Ekspektasi publik, kata Idrus, tentunya sangat gembira bukan saja dari perspektif nasional namun juga dari perspektif geopolitik regional maupun global.

Hal ini karena Indonesia dianggap sudah dapat menjalankan kebebasan dalam penyampaian pendapat di muka umum dan diberikan ruang untuk mengoreksi siapapun penguasa yang
dianggap melenceng dalam melaksanakan amanat konstitusi lebih-lebih Indonesia sudah dapat dianggap menghargai HAM sebagaimana yang di cantumkan dalam Declaration of Human Right yang disampaikan oleh organisasi dunia PBB.

“Namun kebebasan dalam memberikan pendapat, akhir-akhir ini terasa mulai terancam di negeri kita. civil sociaty sebagai pressure group yang dijamin dalam secara konstitusional saat ini dirasakan publik mulai mengalami kemunduran, bahkan mulai dibatasi dalam serangkaian kegiatan yang bertujuan sebagai control terhadap semua kebijakan yang dilakukan pemerintah,” ungkap Idrus.

Pertanyaan besarnya adalah masihkah bangsa ini menganut sistem pemerintah demokrasi?
Jika, demikian, kata Idrus, maka logika sederhananya adalah kenapa negara membatasi kelompok-kelompok sipil dalam penyampaian pendapat di ruang publik?

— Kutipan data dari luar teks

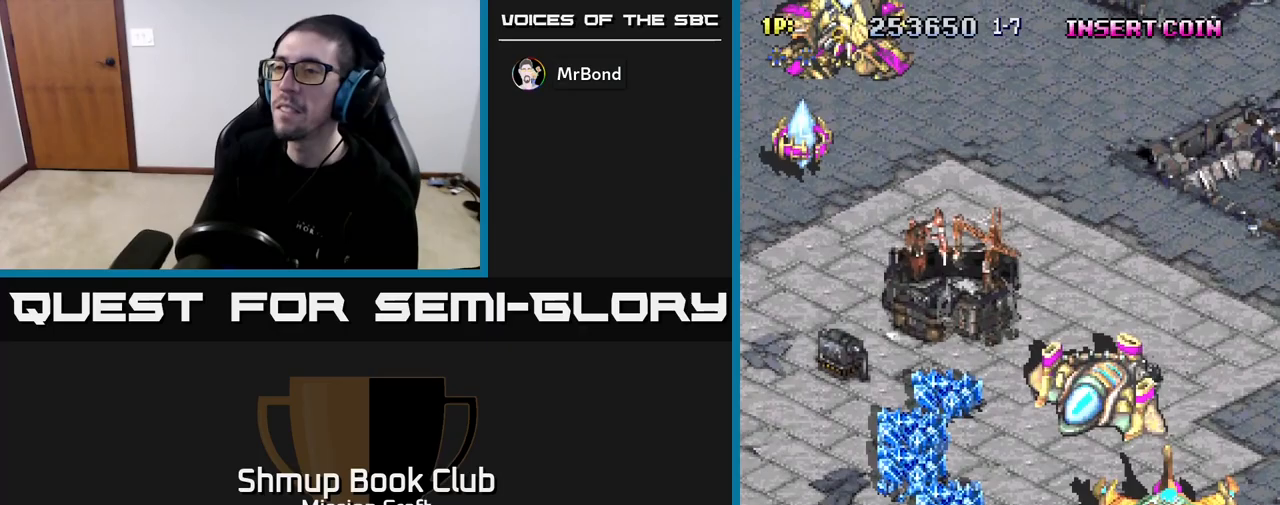
{"buttons": ["R2", "DPAD_RIGHT"], "left_stick": "center", "right_stick": "center", "events": []}
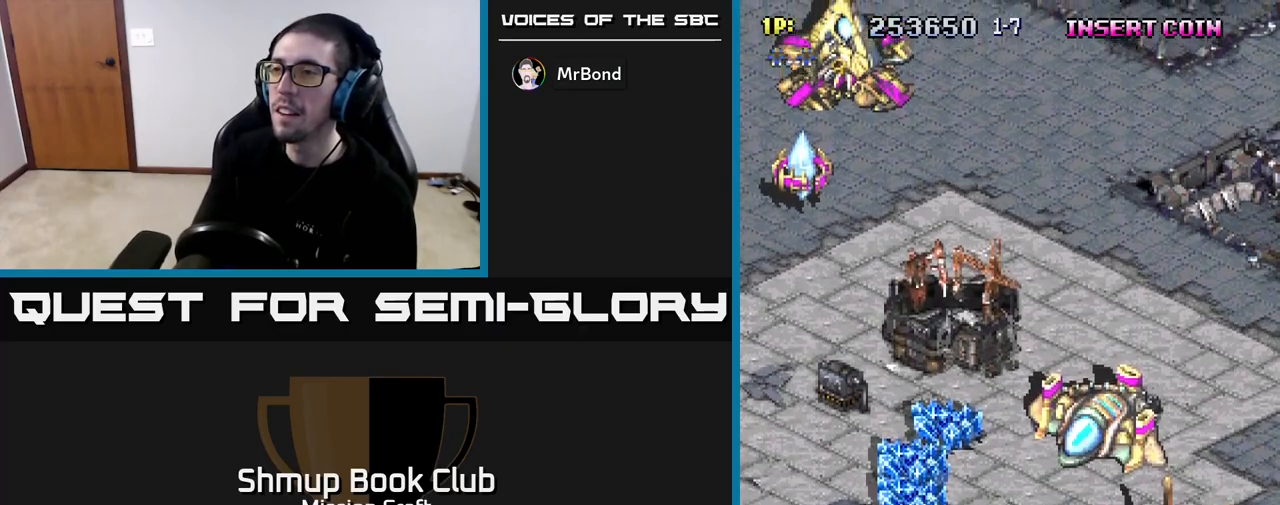
{"buttons": ["R2", "DPAD_RIGHT"], "left_stick": "center", "right_stick": "center", "events": []}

“Atau memang benar rezim saat ini sudah mulai merasakan apa yang dilakukan oleh kelompok sipil sebagai sebuah ancaman terhadap pemerintah dalam hal ini rezim yang berkuasa.

“Seperti kejadian di Gedung Joang 45 di jalan Mayjen Sungkono Surabaya sepatutnya tidak terjadi jika kita memahami betul esensi berdemokrasi. Sepanjang bukan menjadi ancaman buat negara, sesungguhnya kebebasan dalam penyampaian pendapat di muka umum itu dijamin oleh konstitusi UUD NRI 1945 pasal 28,” kata Idrus.

Idrus berpendapat, seharusnya pemerintah merangkul kelompok yang dianggap dalam perspektif
negara sebagai sebuah ancaman untuk melakukan dialog untuk didengarkan pandangan terkait dengan maksud dan pandangan dari kelompok masyarakat sipil atau dilakukan semacam diskusi publik untuk terlaksananya pola komunikasi yang baik antara negara dengan masyarakatnya.

Dia berpandangan, biar publik yang menilai, jika memang gagasan yang dihadirkan bertentangan dengan semangat konstitusi negara maka sudah tentu akan di abaikan oleh publik.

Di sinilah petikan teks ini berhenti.